Kingdom Success: Imagine What God Could Do…

Dr. Ab AbercrombieRunners legs

Through the years I have taken note of my fluid and changing definition of success. When I was a young child, pleasing others seemed to be my goal, and I especially wanted my parent’s approval for the things I did. Their evaluation was the only measuring stick I had. If they were happy with me, then I was a success.

By middle school I had discovered music and sports along with the recognition of others for accomplishments in each.  The spirit of competition emerged and I quickly moved toward an orientation of “winning and losing” as I approached activates in my life. My parent’s approval was still important, but I now viewed it as much more “conditional” in its nature. My father seemed more excited when I won “first chair” status in the trumpet section or when I made the starting lineup on the football team.  Success, I determined, was much sweeter in the winner’s circle.

- Exercise details -
Please answer these questions from the essay on success above.
(a) Whose approval did the writer especially want as a young child?
(b) In which section of the band did the writer win "first chair" status?
(c) On which team did the writer make the starting lineup?

- Collected material -
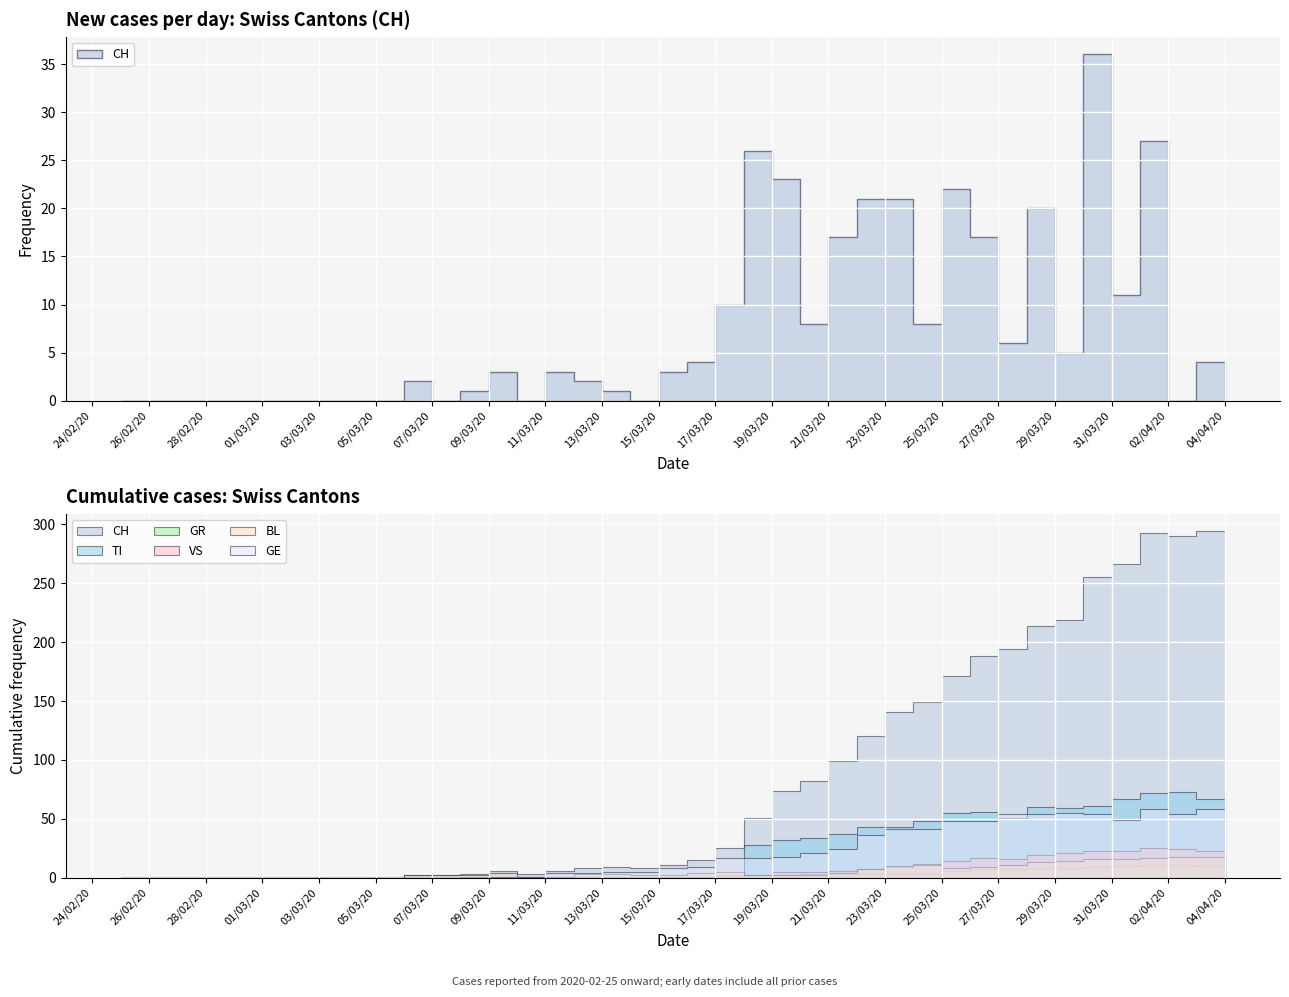

What is the label of the 35th point from the left?

2020-03-30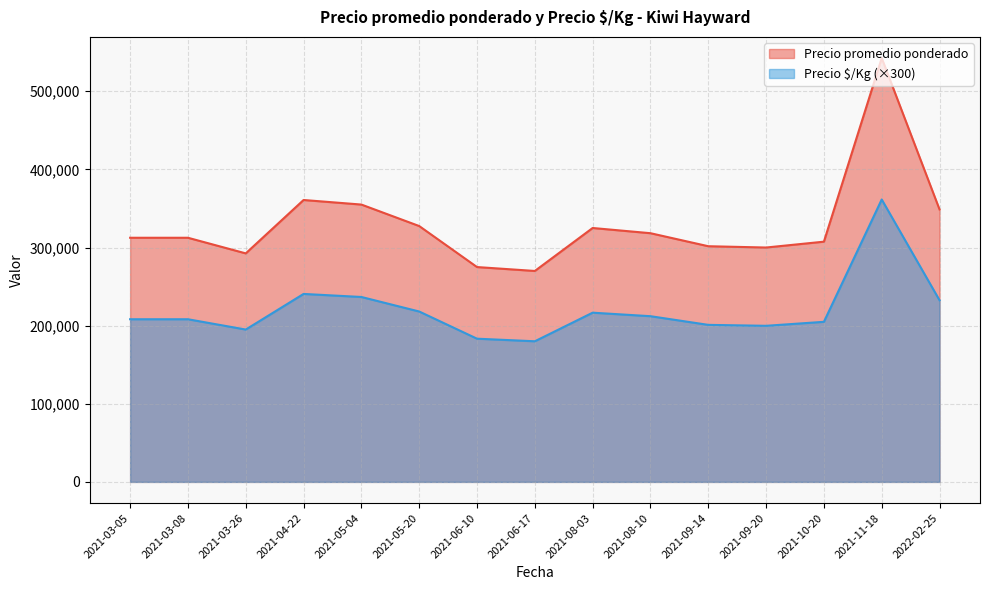

True or false: Precio promedio ponderado and Precio $/Kg cross at least once.

False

- Response below -
(a) The writer's parents'.
(b) The trumpet section.
(c) The football team.